Aim of the exercise.
Each line that holds the string "Figure" counts once. Say how many such lines the entries have, giving the number only.

Stored items.

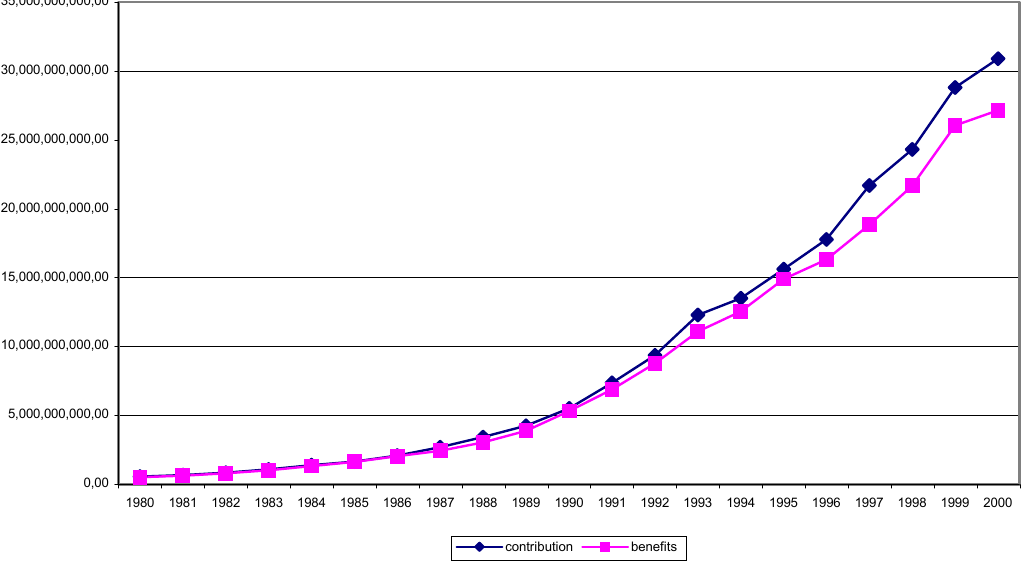
Figure 4: Contributions versus benefits Source: Council for Medical Schemes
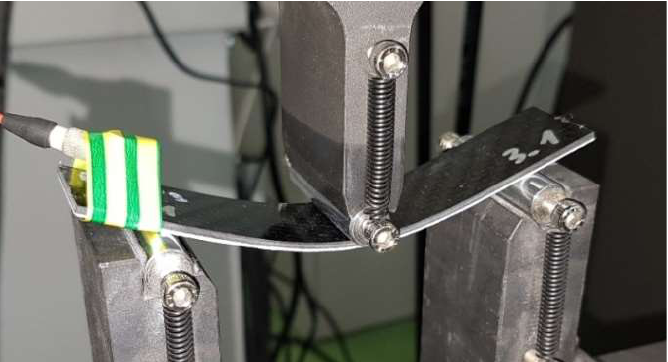
Figure 5. Displacement-controlled 3-PB deformation process of the sample with powder PL placed at the bottom. the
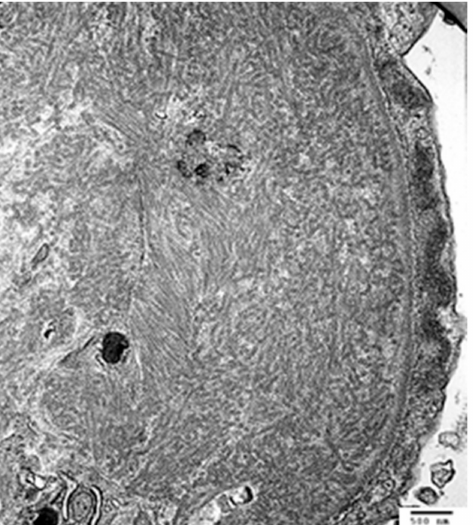
Figure 6. Immunotactoid glomerulopathy, with monoclonal Ig deposits with large microtubular sub- structure, hollow cores, arranged in focally parallel arrays (mesangial deposits, direct mag 18,000 ×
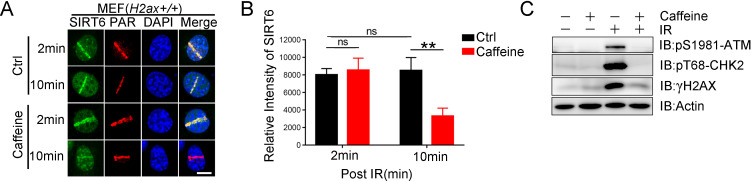
SIRT6 recruitment in cells treated with caffeine.(A) Laser MicroPoint analysis of SIRT6 recruitment in MEFs treated with caffeine (5 mM) 1 hr. Scale bar, 10 μm. (B) The relative intensity was calculated in Fiji (Image J). The data represent the means ± s.e.m., **p<0.01,n.s.: not significant, n = 10. (C) Western blot analysis of γH2AX, pS1981 ATM and pT68 CHK2 levels in MEFs after caffeine treatment.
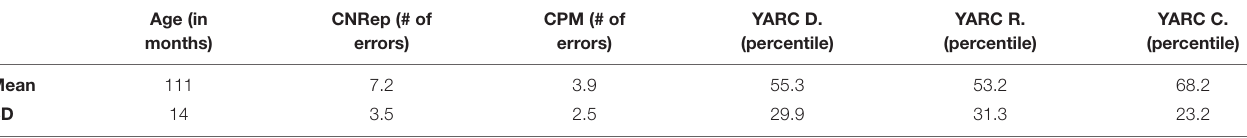
TABLE 1 | Descriptive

Response area.
3